In any event, as I have repeatedly stated, I do not feel bound by our precedents in criminal cases where I think they are wrong and are adverse to the accused. U.S. v. Scully, 2 Cir., 225 F.2d 113, 118-119; U.S. v. Gonzales Castro, 2 Cir., 228 F.2d 807, 808, at page 810. I would not do so here.

2 The Supreme Court has several times indicated its reluctance to review, in criminal cases, orders which are not 'final.' It should be noted that the rationale behind the requirement of finality has been that '* * * encouragement of delay is fatal to the vindication of the criminal law.' Cobbledick v.
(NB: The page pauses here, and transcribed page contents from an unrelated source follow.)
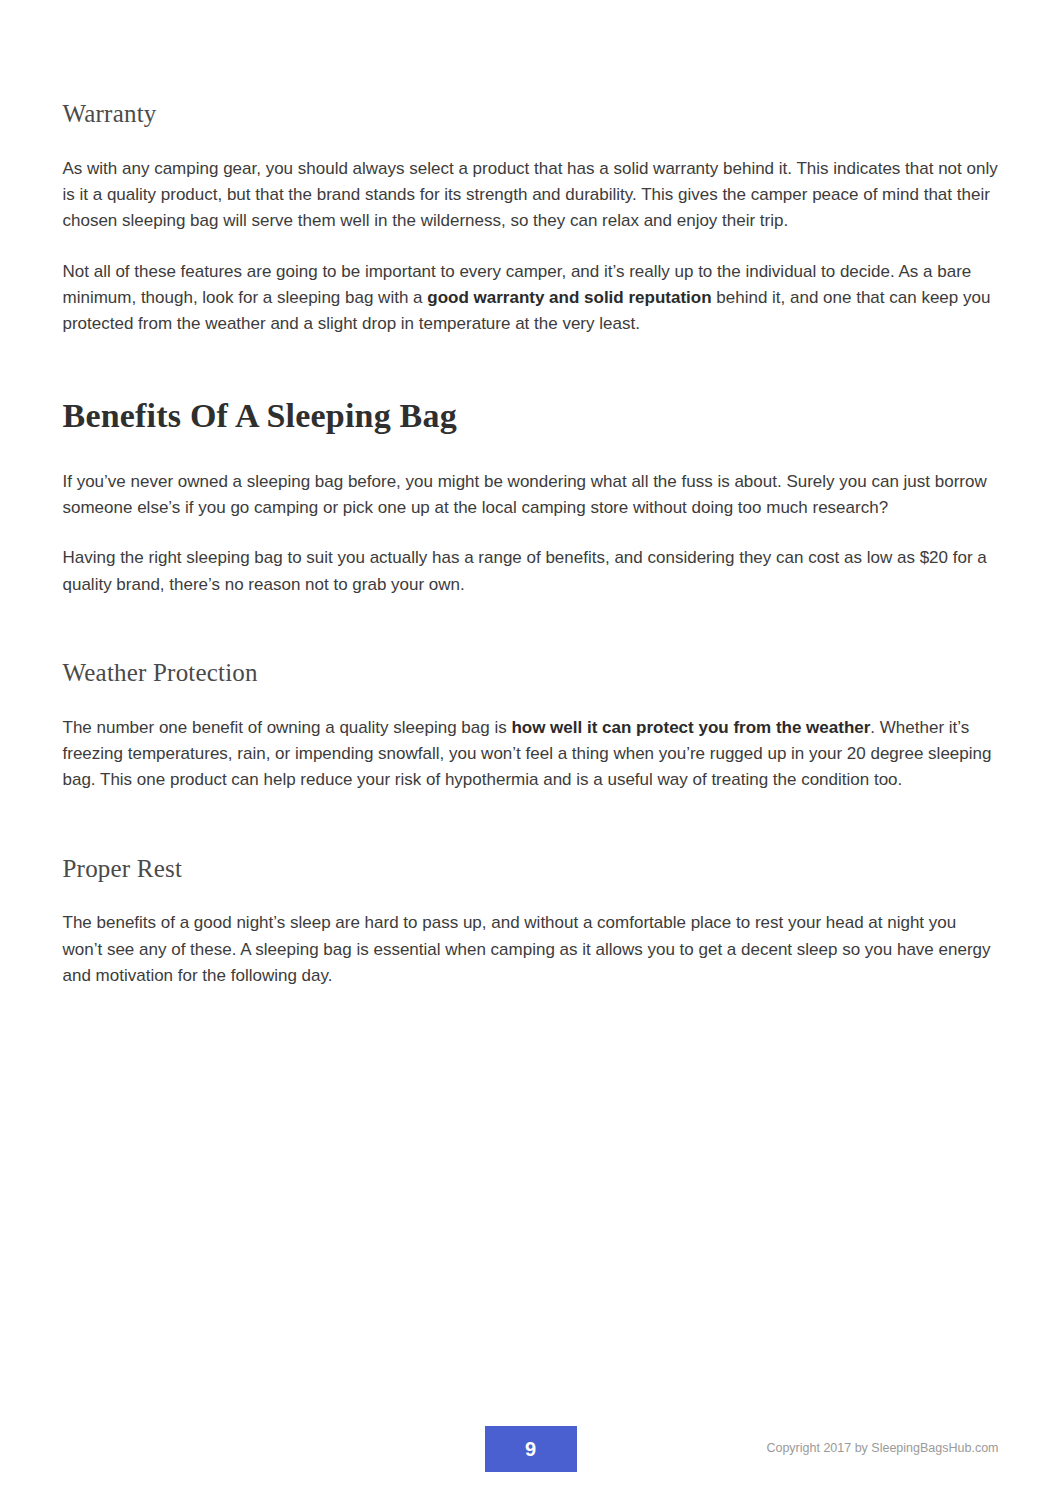Warranty
As with any camping gear, you should always select a product that has a solid warranty behind it. This indicates that not only is it a quality product, but that the brand stands for its strength and durability. This gives the camper peace of mind that their chosen sleeping bag will serve them well in the wilderness, so they can relax and enjoy their trip.
Not all of these features are going to be important to every camper, and it’s really up to the individual to decide. As a bare minimum, though, look for a sleeping bag with a good warranty and solid reputation behind it, and one that can keep you protected from the weather and a slight drop in temperature at the very least.
Benefits Of A Sleeping Bag
If you’ve never owned a sleeping bag before, you might be wondering what all the fuss is about. Surely you can just borrow someone else’s if you go camping or pick one up at the local camping store without doing too much research?
Having the right sleeping bag to suit you actually has a range of benefits, and considering they can cost as low as $20 for a quality brand, there’s no reason not to grab your own.
Weather Protection
The number one benefit of owning a quality sleeping bag is how well it can protect you from the weather. Whether it’s freezing temperatures, rain, or impending snowfall, you won’t feel a thing when you’re rugged up in your 20 degree sleeping bag. This one product can help reduce your risk of hypothermia and is a useful way of treating the condition too.
Proper Rest
The benefits of a good night’s sleep are hard to pass up, and without a comfortable place to rest your head at night you won’t see any of these. A sleeping bag is essential when camping as it allows you to get a decent sleep so you have energy and motivation for the following day.
9
Copyright 2017 by SleepingBagsHub.com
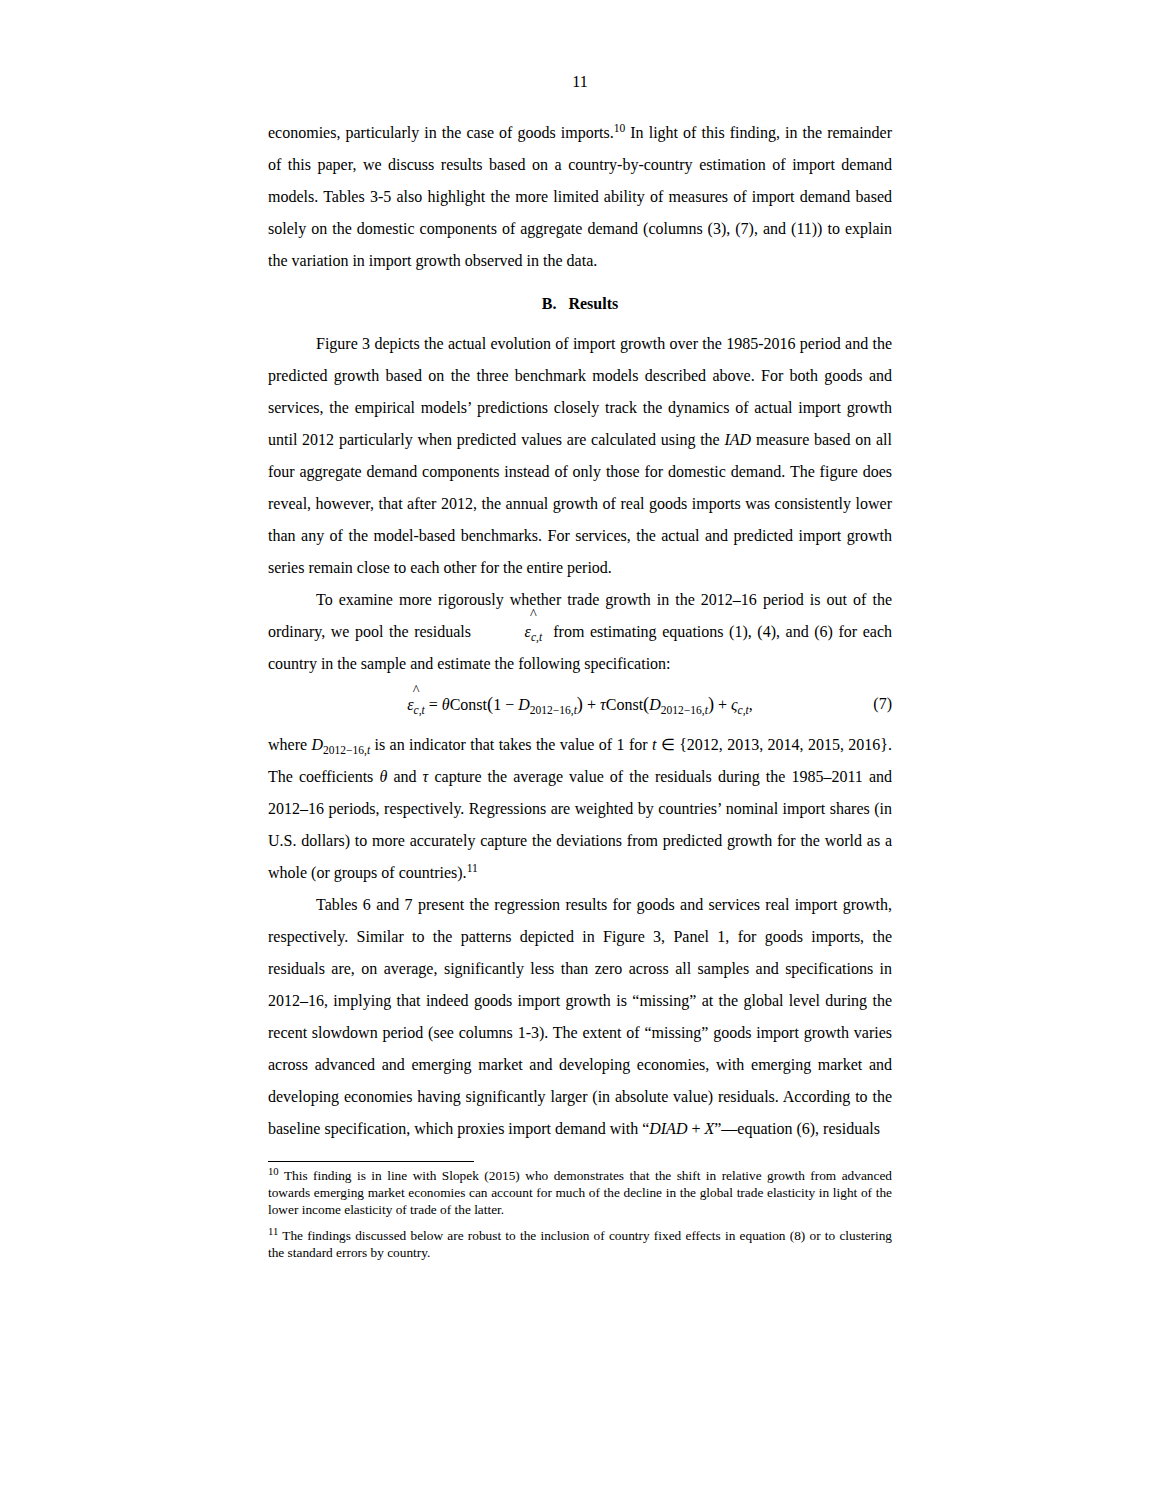11
economies, particularly in the case of goods imports.10 In light of this finding, in the remainder of this paper, we discuss results based on a country-by-country estimation of import demand models. Tables 3-5 also highlight the more limited ability of measures of import demand based solely on the domestic components of aggregate demand (columns (3), (7), and (11)) to explain the variation in import growth observed in the data.
B. Results
Figure 3 depicts the actual evolution of import growth over the 1985-2016 period and the predicted growth based on the three benchmark models described above. For both goods and services, the empirical models’ predictions closely track the dynamics of actual import growth until 2012 particularly when predicted values are calculated using the IAD measure based on all four aggregate demand components instead of only those for domestic demand. The figure does reveal, however, that after 2012, the annual growth of real goods imports was consistently lower than any of the model-based benchmarks. For services, the actual and predicted import growth series remain close to each other for the entire period.
To examine more rigorously whether trade growth in the 2012–16 period is out of the ordinary, we pool the residuals ^εc,t from estimating equations (1), (4), and (6) for each country in the sample and estimate the following specification:
^εc,t = θ Const(1 − D2012−16,t) + τ Const(D2012−16,t) + ςc,t, (7)
where D2012−16,t is an indicator that takes the value of 1 for t ∈ {2012, 2013, 2014, 2015, 2016}. The coefficients θ and τ capture the average value of the residuals during the 1985–2011 and 2012–16 periods, respectively. Regressions are weighted by countries’ nominal import shares (in U.S. dollars) to more accurately capture the deviations from predicted growth for the world as a whole (or groups of countries).11
Tables 6 and 7 present the regression results for goods and services real import growth, respectively. Similar to the patterns depicted in Figure 3, Panel 1, for goods imports, the residuals are, on average, significantly less than zero across all samples and specifications in 2012–16, implying that indeed goods import growth is “missing” at the global level during the recent slowdown period (see columns 1-3). The extent of “missing” goods import growth varies across advanced and emerging market and developing economies, with emerging market and developing economies having significantly larger (in absolute value) residuals. According to the baseline specification, which proxies import demand with “DIAD + X”—equation (6), residuals
10 This finding is in line with Slopek (2015) who demonstrates that the shift in relative growth from advanced towards emerging market economies can account for much of the decline in the global trade elasticity in light of the lower income elasticity of trade of the latter.
11 The findings discussed below are robust to the inclusion of country fixed effects in equation (8) or to clustering the standard errors by country.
U.S., 1940, 309 U.S. 323 at page 325, 60 S.Ct. at page 541. Such reasoning is inapplicable in a case where, due to absence of the accused, trial on the merits might take place many years hence. So, in this case, review of a non-final order by prerogative writ would speed up rather than delay a final adjudication. It is also true that the Supreme Court often, and as recently as Parr v. U.S., 351 U.S. 513, at page 520, 76 S.Ct. 912, has held that the power to issue extraordinary writs is discretionary and to be sparingly exercised. However, in Parr the Court noted that the application for a writ of mandamus was not presented, on the issue in question, to the Court of Appeals and was made for the first time to the Supreme Court. Professor Moore has noted that courts of appeals might well grant extraordinary writs where the Supreme Court would be justified, by press of business and other considerations, to refuse review. 6 Moore's Federal Practice (2d ed.) p. 73; Goldblatt v. Inch, 2 Cir., 203 F.2d 79, 80, particularly footnote 3. Therefore, even if the Supreme Court had denied mandamus in a case on all fours with this one, I would incline to take the position that this court could exercise its discretion as to the granting of the writ.